◆ **The data**
● ● ●

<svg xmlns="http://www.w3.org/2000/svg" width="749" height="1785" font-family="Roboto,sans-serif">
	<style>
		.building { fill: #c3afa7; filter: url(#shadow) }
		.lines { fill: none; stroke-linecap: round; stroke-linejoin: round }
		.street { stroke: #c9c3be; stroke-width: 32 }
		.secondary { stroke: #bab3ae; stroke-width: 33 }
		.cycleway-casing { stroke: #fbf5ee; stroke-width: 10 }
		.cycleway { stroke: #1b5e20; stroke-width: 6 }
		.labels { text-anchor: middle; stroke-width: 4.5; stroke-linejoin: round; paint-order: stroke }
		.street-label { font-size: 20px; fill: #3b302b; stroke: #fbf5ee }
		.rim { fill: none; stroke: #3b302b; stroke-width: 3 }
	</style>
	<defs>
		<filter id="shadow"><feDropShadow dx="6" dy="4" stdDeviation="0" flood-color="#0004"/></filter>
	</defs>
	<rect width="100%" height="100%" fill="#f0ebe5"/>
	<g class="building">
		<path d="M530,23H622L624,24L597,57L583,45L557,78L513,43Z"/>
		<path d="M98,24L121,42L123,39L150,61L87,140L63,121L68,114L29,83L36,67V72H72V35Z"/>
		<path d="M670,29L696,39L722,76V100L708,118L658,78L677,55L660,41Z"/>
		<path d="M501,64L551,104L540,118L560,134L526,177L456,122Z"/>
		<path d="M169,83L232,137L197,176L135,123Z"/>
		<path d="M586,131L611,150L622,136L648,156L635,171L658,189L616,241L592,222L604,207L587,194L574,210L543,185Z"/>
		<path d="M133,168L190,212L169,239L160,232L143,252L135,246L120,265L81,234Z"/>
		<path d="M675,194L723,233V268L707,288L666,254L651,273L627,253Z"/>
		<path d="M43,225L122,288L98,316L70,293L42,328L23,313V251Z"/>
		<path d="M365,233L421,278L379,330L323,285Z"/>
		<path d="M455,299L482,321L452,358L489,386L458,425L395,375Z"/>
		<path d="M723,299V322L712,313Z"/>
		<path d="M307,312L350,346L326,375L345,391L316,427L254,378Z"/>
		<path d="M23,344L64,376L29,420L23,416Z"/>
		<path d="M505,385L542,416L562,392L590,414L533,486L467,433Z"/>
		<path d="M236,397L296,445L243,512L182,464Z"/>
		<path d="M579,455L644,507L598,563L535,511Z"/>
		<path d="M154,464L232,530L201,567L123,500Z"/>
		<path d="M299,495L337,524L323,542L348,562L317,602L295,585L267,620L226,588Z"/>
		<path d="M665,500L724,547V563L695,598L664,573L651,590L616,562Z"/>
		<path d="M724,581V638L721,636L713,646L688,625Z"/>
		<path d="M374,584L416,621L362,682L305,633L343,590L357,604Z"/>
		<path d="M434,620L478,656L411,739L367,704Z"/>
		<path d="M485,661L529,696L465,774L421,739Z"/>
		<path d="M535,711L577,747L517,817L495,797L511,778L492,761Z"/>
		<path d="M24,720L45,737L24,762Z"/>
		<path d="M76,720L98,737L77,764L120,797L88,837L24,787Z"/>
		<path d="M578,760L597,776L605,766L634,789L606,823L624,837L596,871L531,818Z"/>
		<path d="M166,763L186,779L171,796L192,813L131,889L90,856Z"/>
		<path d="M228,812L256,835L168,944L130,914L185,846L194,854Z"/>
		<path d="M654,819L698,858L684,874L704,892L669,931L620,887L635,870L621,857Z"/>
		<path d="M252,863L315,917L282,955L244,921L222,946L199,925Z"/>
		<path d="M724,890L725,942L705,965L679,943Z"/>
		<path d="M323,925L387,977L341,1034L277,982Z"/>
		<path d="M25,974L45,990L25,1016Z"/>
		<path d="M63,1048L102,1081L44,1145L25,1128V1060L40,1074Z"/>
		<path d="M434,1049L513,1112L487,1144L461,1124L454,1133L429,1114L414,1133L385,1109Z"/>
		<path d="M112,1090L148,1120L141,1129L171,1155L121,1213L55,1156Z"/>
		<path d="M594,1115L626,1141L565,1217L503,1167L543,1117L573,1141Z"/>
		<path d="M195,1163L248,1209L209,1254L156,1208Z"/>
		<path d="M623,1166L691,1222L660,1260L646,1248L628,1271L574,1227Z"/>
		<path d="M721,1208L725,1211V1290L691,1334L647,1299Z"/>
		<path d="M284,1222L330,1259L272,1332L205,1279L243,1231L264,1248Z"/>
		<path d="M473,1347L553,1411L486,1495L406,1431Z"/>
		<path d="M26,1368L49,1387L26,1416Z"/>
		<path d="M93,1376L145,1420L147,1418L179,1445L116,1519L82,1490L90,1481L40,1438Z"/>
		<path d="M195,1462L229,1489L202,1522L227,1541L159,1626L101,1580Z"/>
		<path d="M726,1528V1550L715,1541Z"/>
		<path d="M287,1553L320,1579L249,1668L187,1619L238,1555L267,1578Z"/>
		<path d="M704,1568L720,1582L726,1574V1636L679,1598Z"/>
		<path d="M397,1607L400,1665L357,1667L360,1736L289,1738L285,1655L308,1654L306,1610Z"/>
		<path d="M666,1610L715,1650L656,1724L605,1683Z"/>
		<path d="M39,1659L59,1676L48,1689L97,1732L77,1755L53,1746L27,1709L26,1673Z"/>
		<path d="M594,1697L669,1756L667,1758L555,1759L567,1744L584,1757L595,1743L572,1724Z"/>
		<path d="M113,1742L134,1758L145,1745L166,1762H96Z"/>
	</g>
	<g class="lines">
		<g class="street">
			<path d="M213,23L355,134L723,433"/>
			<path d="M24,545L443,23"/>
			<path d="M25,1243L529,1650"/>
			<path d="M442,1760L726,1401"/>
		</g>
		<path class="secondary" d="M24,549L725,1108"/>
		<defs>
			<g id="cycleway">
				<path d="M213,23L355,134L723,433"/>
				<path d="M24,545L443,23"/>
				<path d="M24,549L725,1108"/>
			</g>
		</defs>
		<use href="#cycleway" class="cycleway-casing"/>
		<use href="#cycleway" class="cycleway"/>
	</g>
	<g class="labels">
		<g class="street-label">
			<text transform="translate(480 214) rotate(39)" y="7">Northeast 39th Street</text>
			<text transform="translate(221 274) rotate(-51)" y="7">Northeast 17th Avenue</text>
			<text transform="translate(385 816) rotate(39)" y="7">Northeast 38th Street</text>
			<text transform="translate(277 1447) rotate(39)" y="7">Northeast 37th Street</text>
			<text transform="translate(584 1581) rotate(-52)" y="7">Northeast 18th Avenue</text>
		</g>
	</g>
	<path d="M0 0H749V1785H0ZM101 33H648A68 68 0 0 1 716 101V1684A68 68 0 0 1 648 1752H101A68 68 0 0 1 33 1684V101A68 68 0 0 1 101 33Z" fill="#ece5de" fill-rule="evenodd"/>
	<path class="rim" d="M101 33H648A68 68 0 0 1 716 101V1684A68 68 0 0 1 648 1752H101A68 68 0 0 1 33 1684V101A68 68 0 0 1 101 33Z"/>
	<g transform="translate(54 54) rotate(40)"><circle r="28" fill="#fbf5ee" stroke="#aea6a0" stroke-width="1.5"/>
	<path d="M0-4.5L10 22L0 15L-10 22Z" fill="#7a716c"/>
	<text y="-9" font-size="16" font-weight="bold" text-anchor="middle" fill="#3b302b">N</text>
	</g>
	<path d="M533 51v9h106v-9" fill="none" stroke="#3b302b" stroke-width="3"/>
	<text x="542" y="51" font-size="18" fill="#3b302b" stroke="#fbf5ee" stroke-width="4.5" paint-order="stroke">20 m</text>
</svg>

● ● ●

◆ **Required work**
Write out every entry again, exactly as it appears.

◆ **Answer to the exercise**
<svg xmlns="http://www.w3.org/2000/svg" width="749" height="1785" font-family="Roboto,sans-serif">
	<style>
		.building { fill: #c3afa7; filter: url(#shadow) }
		.lines { fill: none; stroke-linecap: round; stroke-linejoin: round }
		.street { stroke: #c9c3be; stroke-width: 32 }
		.secondary { stroke: #bab3ae; stroke-width: 33 }
		.cycleway-casing { stroke: #fbf5ee; stroke-width: 10 }
		.cycleway { stroke: #1b5e20; stroke-width: 6 }
		.labels { text-anchor: middle; stroke-width: 4.5; stroke-linejoin: round; paint-order: stroke }
		.street-label { font-size: 20px; fill: #3b302b; stroke: #fbf5ee }
		.rim { fill: none; stroke: #3b302b; stroke-width: 3 }
	</style>
	<defs>
		<filter id="shadow"><feDropShadow dx="6" dy="4" stdDeviation="0" flood-color="#0004"/></filter>
	</defs>
	<rect width="100%" height="100%" fill="#f0ebe5"/>
	<g class="building">
		<path d="M530,23H622L624,24L597,57L583,45L557,78L513,43Z"/>
		<path d="M98,24L121,42L123,39L150,61L87,140L63,121L68,114L29,83L36,67V72H72V35Z"/>
		<path d="M670,29L696,39L722,76V100L708,118L658,78L677,55L660,41Z"/>
		<path d="M501,64L551,104L540,118L560,134L526,177L456,122Z"/>
		<path d="M169,83L232,137L197,176L135,123Z"/>
		<path d="M586,131L611,150L622,136L648,156L635,171L658,189L616,241L592,222L604,207L587,194L574,210L543,185Z"/>
		<path d="M133,168L190,212L169,239L160,232L143,252L135,246L120,265L81,234Z"/>
		<path d="M675,194L723,233V268L707,288L666,254L651,273L627,253Z"/>
		<path d="M43,225L122,288L98,316L70,293L42,328L23,313V251Z"/>
		<path d="M365,233L421,278L379,330L323,285Z"/>
		<path d="M455,299L482,321L452,358L489,386L458,425L395,375Z"/>
		<path d="M723,299V322L712,313Z"/>
		<path d="M307,312L350,346L326,375L345,391L316,427L254,378Z"/>
		<path d="M23,344L64,376L29,420L23,416Z"/>
		<path d="M505,385L542,416L562,392L590,414L533,486L467,433Z"/>
		<path d="M236,397L296,445L243,512L182,464Z"/>
		<path d="M579,455L644,507L598,563L535,511Z"/>
		<path d="M154,464L232,530L201,567L123,500Z"/>
		<path d="M299,495L337,524L323,542L348,562L317,602L295,585L267,620L226,588Z"/>
		<path d="M665,500L724,547V563L695,598L664,573L651,590L616,562Z"/>
		<path d="M724,581V638L721,636L713,646L688,625Z"/>
		<path d="M374,584L416,621L362,682L305,633L343,590L357,604Z"/>
		<path d="M434,620L478,656L411,739L367,704Z"/>
		<path d="M485,661L529,696L465,774L421,739Z"/>
		<path d="M535,711L577,747L517,817L495,797L511,778L492,761Z"/>
		<path d="M24,720L45,737L24,762Z"/>
		<path d="M76,720L98,737L77,764L120,797L88,837L24,787Z"/>
		<path d="M578,760L597,776L605,766L634,789L606,823L624,837L596,871L531,818Z"/>
		<path d="M166,763L186,779L171,796L192,813L131,889L90,856Z"/>
		<path d="M228,812L256,835L168,944L130,914L185,846L194,854Z"/>
		<path d="M654,819L698,858L684,874L704,892L669,931L620,887L635,870L621,857Z"/>
		<path d="M252,863L315,917L282,955L244,921L222,946L199,925Z"/>
		<path d="M724,890L725,942L705,965L679,943Z"/>
		<path d="M323,925L387,977L341,1034L277,982Z"/>
		<path d="M25,974L45,990L25,1016Z"/>
		<path d="M63,1048L102,1081L44,1145L25,1128V1060L40,1074Z"/>
		<path d="M434,1049L513,1112L487,1144L461,1124L454,1133L429,1114L414,1133L385,1109Z"/>
		<path d="M112,1090L148,1120L141,1129L171,1155L121,1213L55,1156Z"/>
		<path d="M594,1115L626,1141L565,1217L503,1167L543,1117L573,1141Z"/>
		<path d="M195,1163L248,1209L209,1254L156,1208Z"/>
		<path d="M623,1166L691,1222L660,1260L646,1248L628,1271L574,1227Z"/>
		<path d="M721,1208L725,1211V1290L691,1334L647,1299Z"/>
		<path d="M284,1222L330,1259L272,1332L205,1279L243,1231L264,1248Z"/>
		<path d="M473,1347L553,1411L486,1495L406,1431Z"/>
		<path d="M26,1368L49,1387L26,1416Z"/>
		<path d="M93,1376L145,1420L147,1418L179,1445L116,1519L82,1490L90,1481L40,1438Z"/>
		<path d="M195,1462L229,1489L202,1522L227,1541L159,1626L101,1580Z"/>
		<path d="M726,1528V1550L715,1541Z"/>
		<path d="M287,1553L320,1579L249,1668L187,1619L238,1555L267,1578Z"/>
		<path d="M704,1568L720,1582L726,1574V1636L679,1598Z"/>
		<path d="M397,1607L400,1665L357,1667L360,1736L289,1738L285,1655L308,1654L306,1610Z"/>
		<path d="M666,1610L715,1650L656,1724L605,1683Z"/>
		<path d="M39,1659L59,1676L48,1689L97,1732L77,1755L53,1746L27,1709L26,1673Z"/>
		<path d="M594,1697L669,1756L667,1758L555,1759L567,1744L584,1757L595,1743L572,1724Z"/>
		<path d="M113,1742L134,1758L145,1745L166,1762H96Z"/>
	</g>
	<g class="lines">
		<g class="street">
			<path d="M213,23L355,134L723,433"/>
			<path d="M24,545L443,23"/>
			<path d="M25,1243L529,1650"/>
			<path d="M442,1760L726,1401"/>
		</g>
		<path class="secondary" d="M24,549L725,1108"/>
		<defs>
			<g id="cycleway">
				<path d="M213,23L355,134L723,433"/>
				<path d="M24,545L443,23"/>
				<path d="M24,549L725,1108"/>
			</g>
		</defs>
		<use href="#cycleway" class="cycleway-casing"/>
		<use href="#cycleway" class="cycleway"/>
	</g>
	<g class="labels">
		<g class="street-label">
			<text transform="translate(480 214) rotate(39)" y="7">Northeast 39th Street</text>
			<text transform="translate(221 274) rotate(-51)" y="7">Northeast 17th Avenue</text>
			<text transform="translate(385 816) rotate(39)" y="7">Northeast 38th Street</text>
			<text transform="translate(277 1447) rotate(39)" y="7">Northeast 37th Street</text>
			<text transform="translate(584 1581) rotate(-52)" y="7">Northeast 18th Avenue</text>
		</g>
	</g>
	<path d="M0 0H749V1785H0ZM101 33H648A68 68 0 0 1 716 101V1684A68 68 0 0 1 648 1752H101A68 68 0 0 1 33 1684V101A68 68 0 0 1 101 33Z" fill="#ece5de" fill-rule="evenodd"/>
	<path class="rim" d="M101 33H648A68 68 0 0 1 716 101V1684A68 68 0 0 1 648 1752H101A68 68 0 0 1 33 1684V101A68 68 0 0 1 101 33Z"/>
	<g transform="translate(54 54) rotate(40)"><circle r="28" fill="#fbf5ee" stroke="#aea6a0" stroke-width="1.5"/>
	<path d="M0-4.5L10 22L0 15L-10 22Z" fill="#7a716c"/>
	<text y="-9" font-size="16" font-weight="bold" text-anchor="middle" fill="#3b302b">N</text>
	</g>
	<path d="M533 51v9h106v-9" fill="none" stroke="#3b302b" stroke-width="3"/>
	<text x="542" y="51" font-size="18" fill="#3b302b" stroke="#fbf5ee" stroke-width="4.5" paint-order="stroke">20 m</text>
</svg>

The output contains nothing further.